The WTO also works to reform and modernise trade by negotiating new trade rules. For much of the organization's history, these negotiations yielded few results — but in recent years we have started to change all that. In 2013 members successfully negotiated the 'Bali Package' which included steps on agriculture, food security, support for the least-developed countries, and the Trade Facilitation Agreement. In December 2015, at our Ministerial Conference in Nairobi, we delivered another package of major negotiated outcomes. These are breakthroughs which will have real-world economic effects, and which can help to improve people's lives the world over.

The Trade Facilitation Agreement will boost global trade by an estimated $1 trillion each year by streamlining, standardizing and simplifying border processes around the world — with the majority of the benefits going to developing and least-developed countries. Meanwhile, the decisions taken in Nairobi include a range of measures which will help improve food security and the delivery of food aid, boost the least-developed countries' ability to benefit from trade, as well as new disciplines that eliminate agricultural export subsidies. Indeed, the Nairobi Ministerial Conference produced the most significant reform of agriculture trade in the WTO's history, helping to level the playing field for the benefit of farmers and exporters, particularly in developing and least-developed countries.

The Nairobi Conference brought another big breakthrough with a deal to expand the Information Technology Agreement.
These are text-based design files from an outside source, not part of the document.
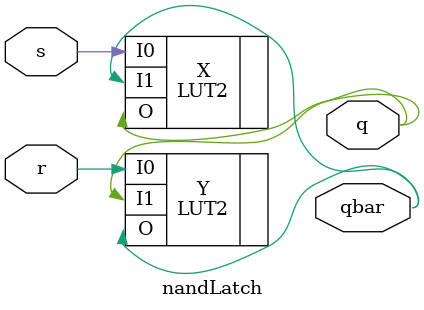
<source format=v>
module nandLatch(s,r,q,qbar);

	input s,r;
	output q,qbar;
	
	
	(*KEEP_HIERARCHY = "TRUE"*)
    LUT2 #(.INIT(4'b0111)) X(
        .O(q), 
        .I0(s),
		  .I1(qbar)
    );
	 
	 (*KEEP_HIERARCHY = "TRUE"*)
    LUT2 #(.INIT(4'b0111)) Y(
        .O(qbar), 
        .I0(r),
		  .I1(q)
    );
	 
endmodule

</source>
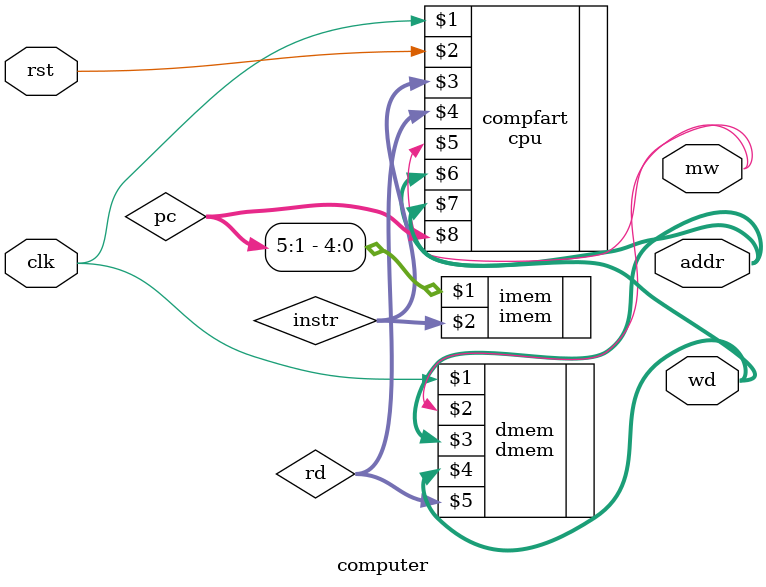
<source format=sv>
 `ifndef COMPUTER
`define COMPUTER
`timescale 1ns/100ps

`include "../cpu/cpu.sv"
`include "../imem/imem.sv"
`include "../dmem/dmem.sv"

module computer (
    input logic clk, rst,
    output logic [15:0] wd, addr,
    output logic mw
    );

    logic [15:0] instr, rd, pc;

    cpu compfart(
        clk,
        rst,
        instr,
        rd,
        mw,
        addr,
        wd,
        pc
    );


    imem imem(
        pc[5:1],
        instr
    );

    dmem dmem(
        clk,
        mw,
        addr,
        wd,
        rd
    );

endmodule

`endif // COMPUTER
</source>
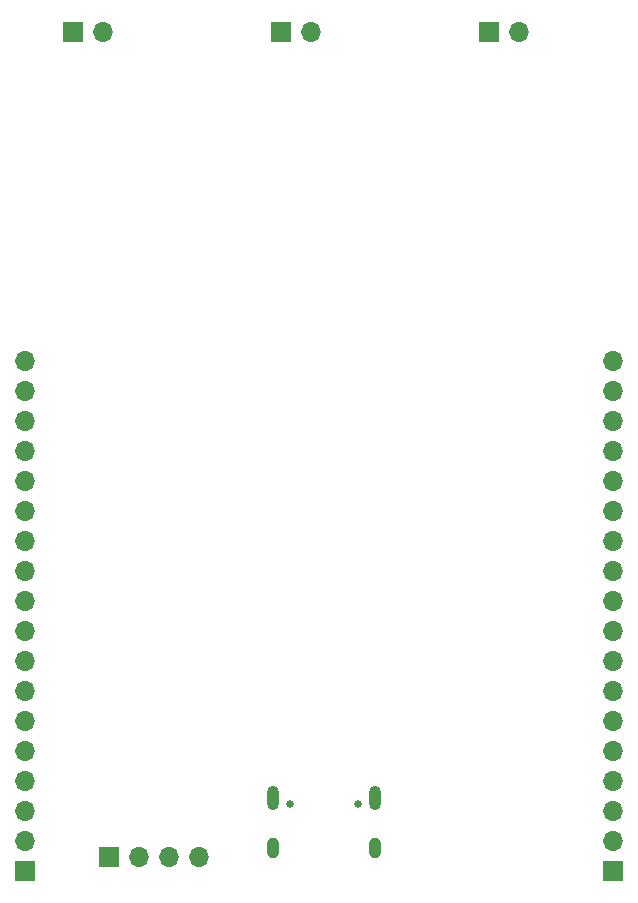
<source format=gbr>
%TF.GenerationSoftware,KiCad,Pcbnew,9.0.0*%
%TF.CreationDate,2025-05-17T06:27:11-04:00*%
%TF.ProjectId,phase-interferometer,70686173-652d-4696-9e74-65726665726f,rev?*%
%TF.SameCoordinates,Original*%
%TF.FileFunction,Soldermask,Bot*%
%TF.FilePolarity,Negative*%
%FSLAX46Y46*%
G04 Gerber Fmt 4.6, Leading zero omitted, Abs format (unit mm)*
G04 Created by KiCad (PCBNEW 9.0.0) date 2025-05-17 06:27:11*
%MOMM*%
%LPD*%
G01*
G04 APERTURE LIST*
%ADD10R,1.700000X1.700000*%
%ADD11O,1.700000X1.700000*%
%ADD12C,0.650000*%
%ADD13O,1.000000X2.100000*%
%ADD14O,1.000000X1.800000*%
G04 APERTURE END LIST*
D10*
%TO.C,AE3*%
X167677500Y-56360000D03*
D11*
X170217500Y-56360000D03*
%TD*%
D10*
%TO.C,AE1*%
X132402500Y-56360000D03*
D11*
X134942500Y-56360000D03*
%TD*%
D12*
%TO.C,J1*%
X150810000Y-121745000D03*
X156590000Y-121745000D03*
D13*
X149380000Y-121245000D03*
D14*
X149380000Y-125425000D03*
D13*
X158020000Y-121245000D03*
D14*
X158020000Y-125425000D03*
%TD*%
D10*
%TO.C,J3*%
X128400000Y-127450000D03*
D11*
X128400000Y-124910000D03*
X128400000Y-122370000D03*
X128400000Y-119830000D03*
X128400000Y-117290000D03*
X128400000Y-114750000D03*
X128400000Y-112210000D03*
X128400000Y-109670000D03*
X128400000Y-107130000D03*
X128400000Y-104590000D03*
X128400000Y-102050000D03*
X128400000Y-99510000D03*
X128400000Y-96970000D03*
X128400000Y-94430000D03*
X128400000Y-91890000D03*
X128400000Y-89350000D03*
X128400000Y-86810000D03*
X128400000Y-84270000D03*
%TD*%
D10*
%TO.C,J2*%
X178150000Y-127370000D03*
D11*
X178150000Y-124830000D03*
X178150000Y-122290000D03*
X178150000Y-119750000D03*
X178150000Y-117210000D03*
X178150000Y-114670000D03*
X178150000Y-112130000D03*
X178150000Y-109590000D03*
X178150000Y-107050000D03*
X178150000Y-104510000D03*
X178150000Y-101970000D03*
X178150000Y-99430000D03*
X178150000Y-96890000D03*
X178150000Y-94350000D03*
X178150000Y-91810000D03*
X178150000Y-89270000D03*
X178150000Y-86730000D03*
X178150000Y-84190000D03*
%TD*%
D10*
%TO.C,AE2*%
X150040000Y-56360000D03*
D11*
X152580000Y-56360000D03*
%TD*%
D10*
%TO.C,J4*%
X135480000Y-126200000D03*
D11*
X138020000Y-126200000D03*
X140560000Y-126200000D03*
X143100000Y-126200000D03*
%TD*%
M02*

</source>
This was the WTO's biggest tariff-cutting deal in 19 years. It will eliminate tariffs on a range of IT products, which account for around 10% of global trade. While agreed by a group of members, the benefits of duty-free market access in these markets will be available to the entire membership.  

While the Nairobi Conference was a significant success, it also posed a challenge as members could not reach a common position about the future of the negotiating agenda. Ministers therefore instructed their representatives in Geneva to find ways of advancing negotiations. This is now a key priority for the organization and it will require the commitment of each and every WTO member.

The unprecedented achievements of recent years are bringing the negotiating work of the WTO into line with the other parts of the organization which already function very effectively — from our dispute settlement and monitoring activities, to our work to build the trading capacity of developing and least-developed countries. We aim to build on this, and to strengthen all aspects of our work, in 2017 and beyond.